On bike journey breaks, I flip down my kickstand (I am the last person with a kickstand), sit on a bench, and read.
It is always a Very Big Book.
This being Trollope’s bicentenary, I have reread four of his books this year. And I now admit it is possible to read too much Trollope. I ODed on my rereading of Trollope’s He Knew He Was Right (my bike book of the summer). It is a very great book, one of Trollope’s best, and an engrossing novel about jealousy, madness, marriage, and money. It is a retelling of the Othello story, set in the 19th century. I wonder if I am critical of the flaws in the characterization of Louis Trevelyan, Trollope’s Othello, and the looseness of the structure, because I have read too much Trollope.
He is very good, he is often great, but he wrote too much: 47 novels.
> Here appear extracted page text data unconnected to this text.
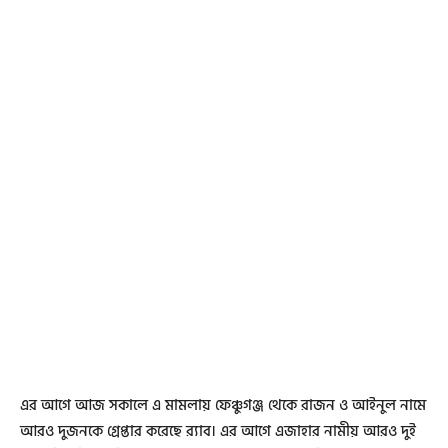
এর আগে আজ সকালে এ মামলায় ফেঞ্চুগঞ্জ থেকে রাজন ও আইনুল নামে
আরও দুজনকে গ্রেপ্তার করেছে র‌্যাব। এর আগে এজাহার নামীয় আরও দুই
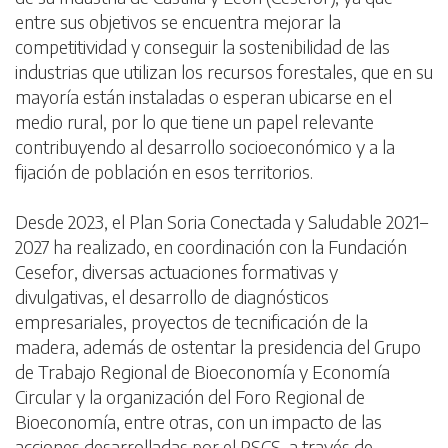
entre sus objetivos se encuentra mejorar la
competitividad y conseguir la sostenibilidad de las
industrias que utilizan los recursos forestales, que en su
mayoría están instaladas o esperan ubicarse en el
medio rural, por lo que tiene un papel relevante
contribuyendo al desarrollo socioeconómico y a la
fijación de población en esos territorios.
Desde 2023, el Plan Soria Conectada y Saludable 2021–
2027 ha realizado, en coordinación con la Fundación
Cesefor, diversas actuaciones formativas y
divulgativas, el desarrollo de diagnósticos
empresariales, proyectos de tecnificación de la
madera, además de ostentar la presidencia del Grupo
de Trabajo Regional de Bioeconomía y Economía
Circular y la organización del Foro Regional de
Bioeconomía, entre otras, con un impacto de las
acciones desarrolladas por el PSCS, a través de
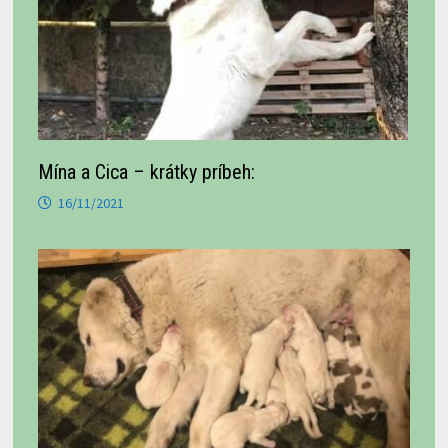
Mína a Cica – krátky príbeh:
16/11/2021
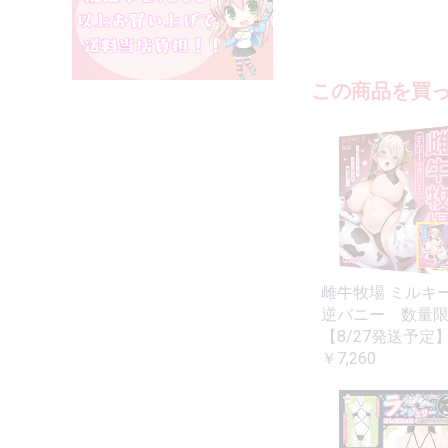
この商品を買
雌牛牧場 ミルキ
逆バニー 数量
【8/27発送予定
￥7,260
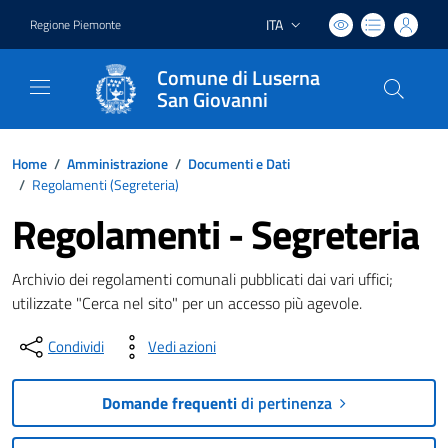
ITA
Regione Piemonte
Lingua attiva:
Comune di Luserna
San Giovanni
Home
/
Amministrazione
/
Documenti e Dati
/
Regolamenti (
Segreteria
)
Regolamenti - Segreteria
Archivio dei regolamenti comunali pubblicati dai vari uffici;
utilizzate "Cerca nel sito" per un accesso più agevole.
Condividi
Vedi azioni
Domande frequenti
di pertinenza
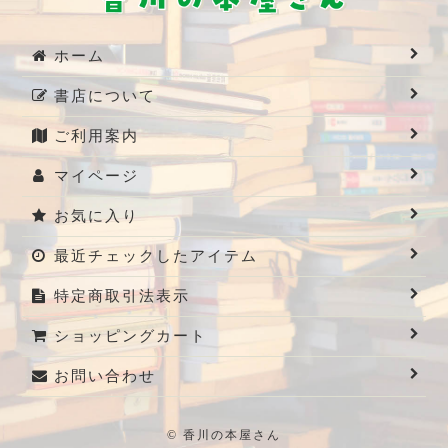
ホーム
書店について
ご利用案内
マイページ
お気に入り
最近チェックしたアイテム
特定商取引法表示
ショッピングカート
お問い合わせ
© 香川の本屋さん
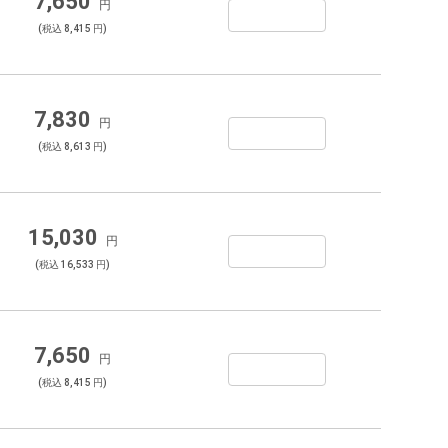
7,650
円
(税込 8,415 円)
7,830
円
(税込 8,613 円)
15,030
円
(税込 16,533 円)
7,650
円
(税込 8,415 円)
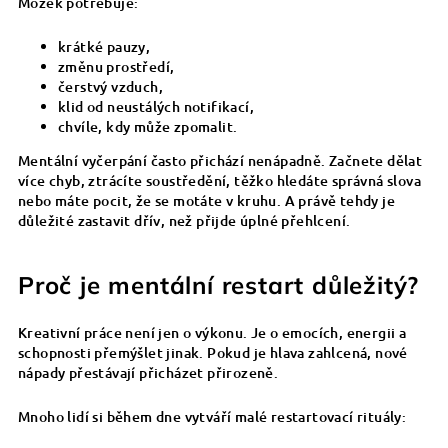
Mozek potřebuje:
krátké pauzy,
změnu prostředí,
čerstvý vzduch,
klid od neustálých notifikací,
chvíle, kdy může zpomalit.
Mentální vyčerpání často přichází nenápadně. Začnete dělat
více chyb, ztrácíte soustředění, těžko hledáte správná slova
nebo máte pocit, že se motáte v kruhu. A právě tehdy je
důležité zastavit dřív, než přijde úplné přehlcení.
Proč je mentální restart důležitý?
Kreativní práce není jen o výkonu. Je o emocích, energii a
schopnosti přemýšlet jinak. Pokud je hlava zahlcená, nové
nápady přestávají přicházet přirozeně.
Mnoho lidí si během dne vytváří malé restartovací rituály:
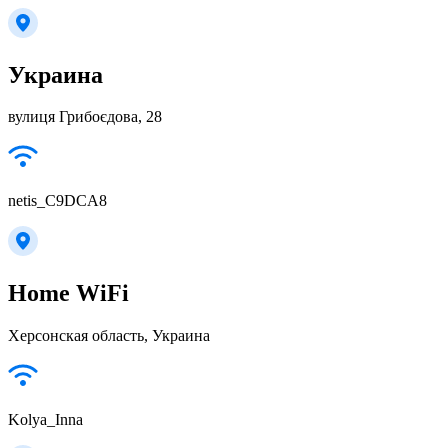
Украина
вулиця Грибоєдова, 28
netis_C9DCA8
Home WiFi
Херсонская область, Украина
Kolya_Inna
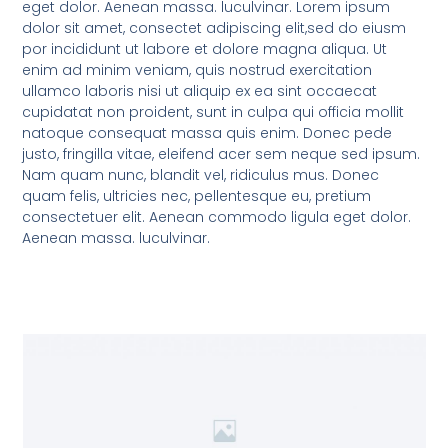
eget dolor. Aenean massa. luculvinar. Lorem ipsum
dolor sit amet, consectet adipiscing elit,sed do eiusm
por incididunt ut labore et dolore magna aliqua. Ut
enim ad minim veniam, quis nostrud exercitation
ullamco laboris nisi ut aliquip ex ea sint occaecat
cupidatat non proident, sunt in culpa qui officia mollit
natoque consequat massa quis enim. Donec pede
justo, fringilla vitae, eleifend acer sem neque sed ipsum.
Nam quam nunc, blandit vel, ridiculus mus. Donec
quam felis, ultricies nec, pellentesque eu, pretium
consectetuer elit. Aenean commodo ligula eget dolor.
Aenean massa. luculvinar.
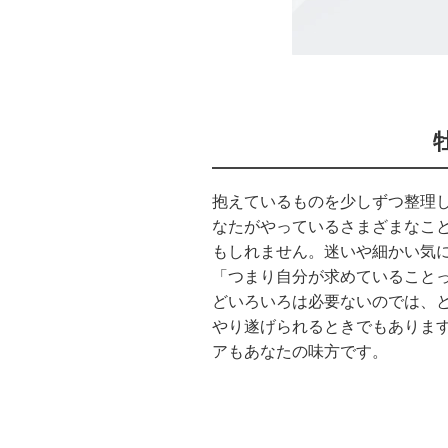
抱えているものを少しずつ整理
なたがやっているさまざまなこと
もしれません。迷いや細かい気
「つまり自分が求めていること
どいろいろは必要ないのでは、
やり遂げられるときでもありま
アもあなたの味方です。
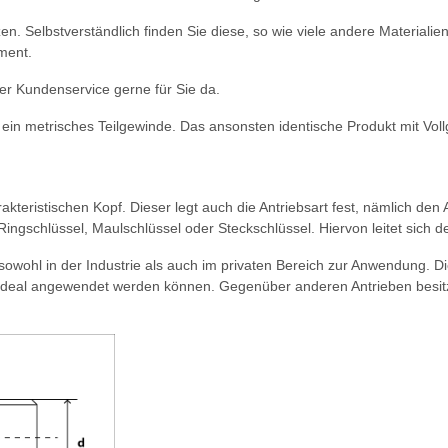
en. Selbstverständlich finden Sie diese, so wie viele andere Material
ment.
r Kundenservice gerne für Sie da.
ein metrisches Teilgewinde. Das ansonsten identische Produkt mit Voll
eristischen Kopf. Dieser legt auch die Antriebsart fest, nämlich den
 Ringschlüssel, Maulschlüssel oder Steckschlüssel. Hiervon leitet sic
sowohl in der Industrie als auch im privaten Bereich zur Anwendung.
z ideal angewendet werden können. Gegenüber anderen Antrieben besitz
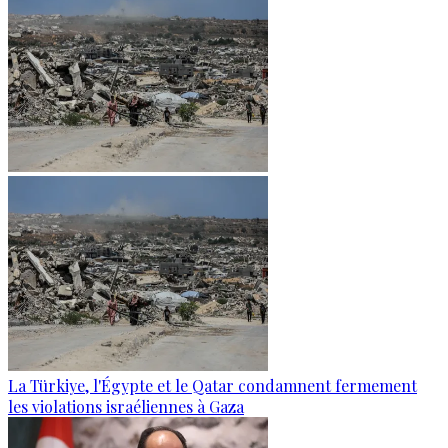
La Türkiye, l'Égypte et le Qatar condamnent fermement
les violations israéliennes à Gaza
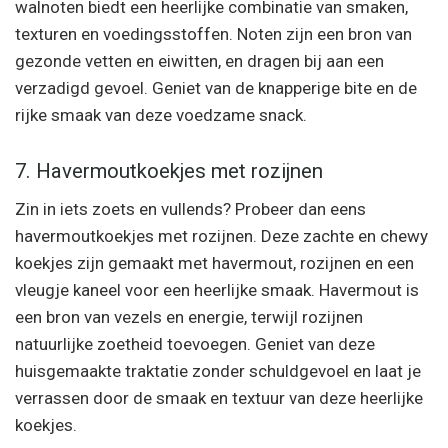
walnoten biedt een heerlijke combinatie van smaken,
texturen en voedingsstoffen. Noten zijn een bron van
gezonde vetten en eiwitten, en dragen bij aan een
verzadigd gevoel. Geniet van de knapperige bite en de
rijke smaak van deze voedzame snack.
7. Havermoutkoekjes met rozijnen
Zin in iets zoets en vullends? Probeer dan eens
havermoutkoekjes met rozijnen. Deze zachte en chewy
koekjes zijn gemaakt met havermout, rozijnen en een
vleugje kaneel voor een heerlijke smaak. Havermout is
een bron van vezels en energie, terwijl rozijnen
natuurlijke zoetheid toevoegen. Geniet van deze
huisgemaakte traktatie zonder schuldgevoel en laat je
verrassen door de smaak en textuur van deze heerlijke
koekjes.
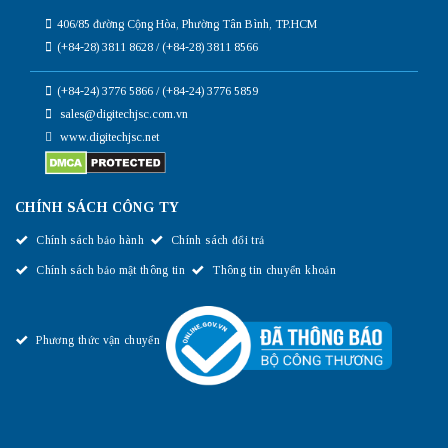
406/85 đường Cộng Hòa, Phường Tân Bình, TP.HCM
(+84-28) 3811 8628 / (+84-28) 3811 8566
(+84-24) 3776 5866 / (+84-24) 3776 5859
sales@digitechjsc.com.vn
www.digitechjsc.net
CHÍNH SÁCH CÔNG TY
Chính sách bảo hành
Chính sách đổi trả
Chính sách bảo mật thông tin
Thông tin chuyển khoản
Phương thức vận chuyển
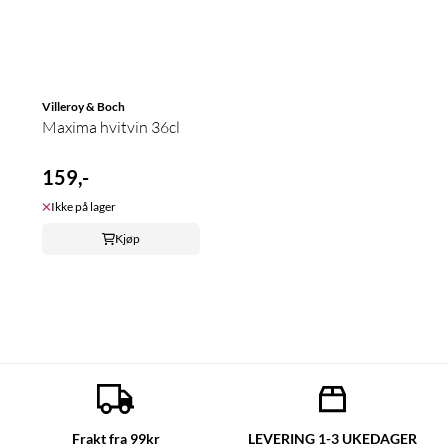
Villeroy & Boch
Maxima hvitvin 36cl
159,-
Ikke på lager
Kjøp
Frakt fra 99kr
LEVERING 1-3 UKEDAGER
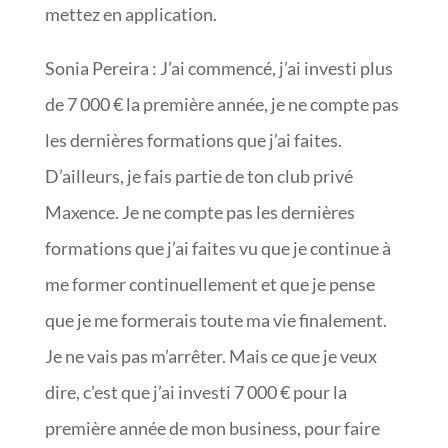
mettez en application.
Sonia Pereira : J’ai commencé, j’ai investi plus
de 7 000 € la première année, je ne compte pas
les dernières formations que j’ai faites.
D’ailleurs, je fais partie de ton club privé
Maxence. Je ne compte pas les dernières
formations que j’ai faites vu que je continue à
me former continuellement et que je pense
que je me formerais toute ma vie finalement.
Je ne vais pas m’arrêter. Mais ce que je veux
dire, c’est que j’ai investi 7 000 € pour la
première année de mon business, pour faire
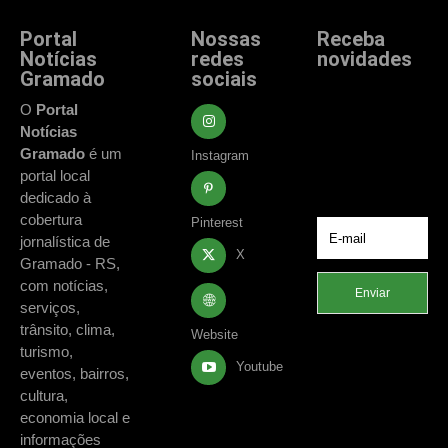
Portal
Nossas
Receba
Notícias
redes
novidades
Gramado
sociais
Fique atualizado
com as principais
O
Portal
notícias e
Notícias
acontecimentos
Gramado
é um
Instagram
de Gramado e
portal local
região.
dedicado à
cobertura
Pinterest
jornalística de
X
Gramado - RS,
com notícias,
Enviar
serviços,
trânsito, clima,
Website
turismo,
Youtube
eventos, bairros,
cultura,
economia local e
informações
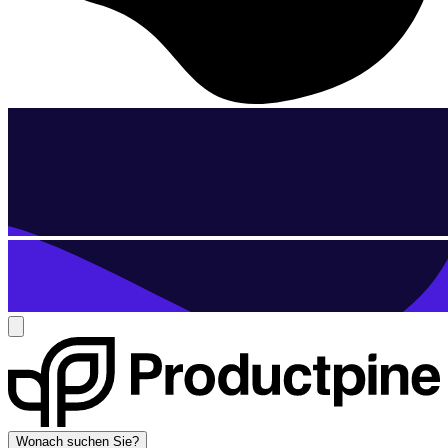
Wonach suchen Sie?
His work is uneven.
On the other hand, He Knew He Was Right is 823 pages long, so a little rambling is in order.
Trollope writes easily and well, and has a gift for comedy. In this novel, and also in Phineas Redux, which I read earlier this year, he also shows his gift for tragedy. (I cried at the end of He Knew He Was Right.)
The novel begins with the story of a happy marriage. Louis Trevelyan has married Emily Rowley, the penniless daughter of the governor of the Mandarin Islands. Louis generously invites Emily’s sister, Nora, to live with them in London. She is more likely to make a good marriage in London.
Louis has everything. He is smart, “but not a book-worm.” He is a “handsome, manly fellow, with short brown hair, a nose divinely chiselled, an Apollo’s mouth, six feet high, with shoulders and arms and legs in proportion–a pearl of pearls!”
And then Trollope adds,
Only, as Lady Rowley was the first to find out, he likes his own way.
Emily also likes her own way. In fact, almost everyone in this novel likes his or her own way, as Trollope is quick to tell us.
Louis asks her not to see the Colonel. He is an agony of jealousy. She says she has done nothing inappropriate and refuses to ban her father’s oldest friend. She does not believe the Colonel is flirting. (He is.) Her sister, Nora, does not think there is any flirting, either, but she begs Emily to humor Louis. Should Emily or shouldn’t she have? Would it have made things better, or would he have just become more tyrannical?
And then it takes a tragic turn. Trevelyan is driven mad by jealousy (though is that enough to account for his madness?), and eventually he and Emily have a terrible disagreement, resulting in a separation, his spying on her, the kidnapping of their child, etc.
There are comic courtship subplots, which lighten the mood.
Louis Trevelyan’s best friend, Hugh Stanbury, is in love with Emily’s sister Nora. She hesitates, though. What’s wrong with him? Well, he is poor. He gave up the law to be a journalist. And though Nora is in love with Hugh, she very much wants to be in love with her rich suitor, Mr. Glascock, the son of Lord Peterborough. Why oh why can’t she be in love with the right man? But she has to refuse Mr. Glascock.
Hugh was his rich spinster aunt Miss Stanbury ‘s favorite until he began writing for a “penny paper.” Now she has invited his younger sister, Dorothy, to live with her, and hopes to marry her off to Mr. Gibson, the smug, conceited curate. But it is just as well that Dorothy dislikes him (she has fallen in love with someone else): Mr. Gibson has flirted for years with two card-playing spinster sisters, Arabella and Camilla French, and his fate lies with them, if only he can figure out which one.
The third marriage subplot is smooth and without conflict. And Mr. Glascock, Nora’s rejected suitor, falls in love in Italy with a pretty American girl, Caroline Spalding, the niece of the American ambassador. Even though Nora is engaged to Hugh, she feels jealous of Caroline.
Why read Trollope? He’s a bit of a shaggy-dog storyteller. Even his best books, the Palliser novels and the Barsetshire novels, ramble.
Yet he is an addictive, cozy writer. Some will bridle at the word “cozy,” but it is true. He will not shock you. He will entertain you. We read him because he is an addictive storyteller. He is neither George Eliot nor a Dickens–but he is reliably entertaining. He is one of the best storytellers of the 19th century, and you can’t do much better than that.